The hotel won acclaim in 2007 for the hip redesign of 560 guest rooms into "Go" rooms, which feature hot-pink bathrooms with walls of frosted glass, a TV screen mounted in the sink mirror and other high-tech amenities.
"We're investigating the complaint so it's premature to release any further info at this time," Clark County spokeswoman Stacey Welling recently wrote by e-mail.
"The work was inspected by the county. A Certificate of Occupancy was received. Our review of the project shows it to be compliant," Marybel Batjer, a Harrah's Entertainment spokeswoman, said in a written statement when asked for comment on the complaint. The Flamingo is one of seven local hotels owned by Harrah's Entertainment.
Rich said he told county officials that new walls separating the rooms went up exactly where the old walls stood. But the new walls are thicker, to accommodate the extensive cable and wiring needed to expand amenities in the way of music, television and computer use.
The gutting of walls made it a major remodel, Rich said he told the county.
Yet, "minor mechanical, plumbing and electrical work" is the description that appears in an 84-page set of plans connected with a Flamingo permit issued in May 2006.
"Replacement of all finishes, furnishings" is also listed on the permit. But that would not suggest wholesale demolition of fire-resistant walls between units. Such walls play a fire-protection role in high-rise buildings, and therefore require permits and inspection when reconstructed.
The Flamingo plans on file indicate some walls were to come down, but so-called "headboard" walls -- against which the headboards of beds are placed -- were to stay intact, according to the plans.

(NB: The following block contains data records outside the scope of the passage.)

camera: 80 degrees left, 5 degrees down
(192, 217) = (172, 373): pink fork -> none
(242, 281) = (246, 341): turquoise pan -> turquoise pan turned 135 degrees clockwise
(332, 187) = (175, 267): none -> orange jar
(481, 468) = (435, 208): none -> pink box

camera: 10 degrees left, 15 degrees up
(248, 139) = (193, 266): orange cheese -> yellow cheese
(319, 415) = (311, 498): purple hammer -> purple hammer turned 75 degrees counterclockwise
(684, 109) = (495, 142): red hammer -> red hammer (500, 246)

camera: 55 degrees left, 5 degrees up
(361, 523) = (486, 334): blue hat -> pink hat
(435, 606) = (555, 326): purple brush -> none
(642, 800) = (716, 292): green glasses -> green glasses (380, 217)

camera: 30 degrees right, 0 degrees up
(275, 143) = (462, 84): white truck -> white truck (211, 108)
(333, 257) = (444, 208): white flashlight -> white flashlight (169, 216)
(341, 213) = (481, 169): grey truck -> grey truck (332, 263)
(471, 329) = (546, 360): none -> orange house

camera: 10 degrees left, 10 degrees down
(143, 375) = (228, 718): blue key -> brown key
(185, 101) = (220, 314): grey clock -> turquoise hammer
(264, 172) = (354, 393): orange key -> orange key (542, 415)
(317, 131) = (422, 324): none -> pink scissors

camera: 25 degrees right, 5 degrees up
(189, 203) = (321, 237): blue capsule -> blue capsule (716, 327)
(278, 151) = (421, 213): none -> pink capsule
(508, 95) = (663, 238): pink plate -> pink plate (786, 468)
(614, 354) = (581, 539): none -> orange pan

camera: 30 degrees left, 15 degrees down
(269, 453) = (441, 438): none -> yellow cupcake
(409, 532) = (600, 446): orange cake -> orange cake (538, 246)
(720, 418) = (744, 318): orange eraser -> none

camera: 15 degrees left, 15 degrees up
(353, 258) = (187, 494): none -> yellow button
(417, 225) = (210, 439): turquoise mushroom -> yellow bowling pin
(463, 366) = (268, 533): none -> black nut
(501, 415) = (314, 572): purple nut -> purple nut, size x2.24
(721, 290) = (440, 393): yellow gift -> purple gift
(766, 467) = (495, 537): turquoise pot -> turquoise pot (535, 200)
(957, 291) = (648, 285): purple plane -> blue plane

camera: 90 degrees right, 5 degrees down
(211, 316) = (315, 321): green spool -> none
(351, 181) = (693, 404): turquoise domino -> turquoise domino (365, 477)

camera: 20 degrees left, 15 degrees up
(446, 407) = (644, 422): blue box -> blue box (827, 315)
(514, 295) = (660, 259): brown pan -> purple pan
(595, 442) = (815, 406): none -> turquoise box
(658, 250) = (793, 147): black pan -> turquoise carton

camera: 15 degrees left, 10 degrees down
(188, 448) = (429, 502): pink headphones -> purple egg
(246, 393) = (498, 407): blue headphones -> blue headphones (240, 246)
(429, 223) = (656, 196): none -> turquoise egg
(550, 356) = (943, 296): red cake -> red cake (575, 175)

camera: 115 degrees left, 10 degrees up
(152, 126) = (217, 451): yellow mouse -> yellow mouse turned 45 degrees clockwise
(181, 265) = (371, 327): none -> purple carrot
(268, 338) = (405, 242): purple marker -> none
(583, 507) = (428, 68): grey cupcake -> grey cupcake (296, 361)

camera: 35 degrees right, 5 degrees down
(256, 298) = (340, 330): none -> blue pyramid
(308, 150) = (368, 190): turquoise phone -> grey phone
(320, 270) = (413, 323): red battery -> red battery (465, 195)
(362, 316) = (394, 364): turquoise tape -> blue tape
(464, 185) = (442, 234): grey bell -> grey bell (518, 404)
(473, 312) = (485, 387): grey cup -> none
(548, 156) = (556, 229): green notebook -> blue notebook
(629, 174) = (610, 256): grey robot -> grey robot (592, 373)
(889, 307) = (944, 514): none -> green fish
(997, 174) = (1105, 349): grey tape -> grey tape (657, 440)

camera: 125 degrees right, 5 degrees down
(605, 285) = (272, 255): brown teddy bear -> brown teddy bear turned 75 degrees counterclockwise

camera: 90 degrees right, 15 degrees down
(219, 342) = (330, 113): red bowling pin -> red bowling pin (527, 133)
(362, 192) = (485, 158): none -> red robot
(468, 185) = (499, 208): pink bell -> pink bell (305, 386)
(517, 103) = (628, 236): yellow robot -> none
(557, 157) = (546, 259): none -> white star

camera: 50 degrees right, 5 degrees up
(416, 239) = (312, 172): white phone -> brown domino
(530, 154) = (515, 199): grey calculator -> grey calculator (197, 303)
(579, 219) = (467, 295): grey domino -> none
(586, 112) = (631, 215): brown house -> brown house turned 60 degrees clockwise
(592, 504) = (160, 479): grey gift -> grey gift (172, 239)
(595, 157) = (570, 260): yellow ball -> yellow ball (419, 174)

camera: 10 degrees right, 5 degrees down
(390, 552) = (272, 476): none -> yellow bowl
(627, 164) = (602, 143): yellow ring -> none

"If they did what you described with the permit you described, they really screwed up. That certainly should be permitted differently," said Las Vegas construction consultant Brian Grill of Benchmark Consulting Services, who serves as an expert witness in construction defect cases and also holds architect credentials in California and Arizona.
Roman Empire Development, a now-defunct subsidiary of Harrah's Entertainment that specialized in remodeling at local Harrah's properties, terminated Rich, who believes his termination was retaliation.
Harrah's Entertainment shut down Roman Empire in December 2007, after a Review-Journal investigation uncovered evidence that other Harrah's properties -- the Rio and Harrah's Las Vegas -- had done undocumented or substandard remodeling work in guest rooms.
Harrah's Entertainment itself and several employees face arraignment in Las Vegas Justice Court on Aug. 26 on misdemeanor charges in connection with improper work done at a number of its local hotels. In preparation for those appearances, the gaming company prepared for the district attorney an audit of all remodeling projects it had done since about 2000 that had bypassed county monitoring for safety compliance.
The audit does not mention the "Go" room project at the Flamingo.